63Le médicosocial d’hébergement, géré par les associations militantes, deviendra à son tour probablement un obstacle, par rapport au virage ambulatoire, qui implique le développement des Sessad (Services d'éducation spéciale et de soins à domicile) aux dépens de l’hébergement en établissement.
64Le « salut » promis passe par « l’inclusion ». Le nouveau mot d’ordre de l’inclusion scolaire pour les autistes enfants leur convient, en ce qu’un de ses bénéfices symboliques est de déplacer la question de la nécessaire transformation de l’école depuis la lutte contre les inégalités scolaires socialement déterminées vers le slogan de « l’école inclusive ». Cela a pour résultat une minimisation de la question des inégalités d’origine sociale, au profit de celle des inégalités biologiques (le handicap).

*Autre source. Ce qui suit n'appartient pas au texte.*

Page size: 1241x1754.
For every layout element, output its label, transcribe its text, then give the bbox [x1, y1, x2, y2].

65Les héros. Ce sont les Aspergers (autistes de haut niveau cognitif) qui ont pris la parole dans les espaces publics anglophone et francophone québécois, avec leurs « pics de compétence », leur soutien affirmé chez certains psychiatres, leur médiatisation (dans des films), leurs critiques à la fois de la psychanalyse et des TCC, leur demande de scolarisation ordinaire et, éventuellement, d’insertion professionnelle ordinaire, leur « modèle du potentiel caché » (Ehrenberg, 2010). Nouveaux venus dans le champ français, ils prennent à revers tout le monde, notamment les établissements médicosociaux et les associations de parents les plus investies dans l’image de l’autisme comme « handicap » et dans les TCC comme remède. Ils promettent le salut par l’affirmation de la « neurodiversité » et l’idée que les « neurotypiques » doivent arrêter de vouloir « éduquer » les autistes et doivent respecter leur « différence ». Ils créent une nouvelle identité sociale autiste et subvertissent complètement la distribution du « capital spécifique » qui s’était installée dans les années 1990. Ils influencent une association comme La main à l’oreille, qui adhérait peu au terme de « handicap ».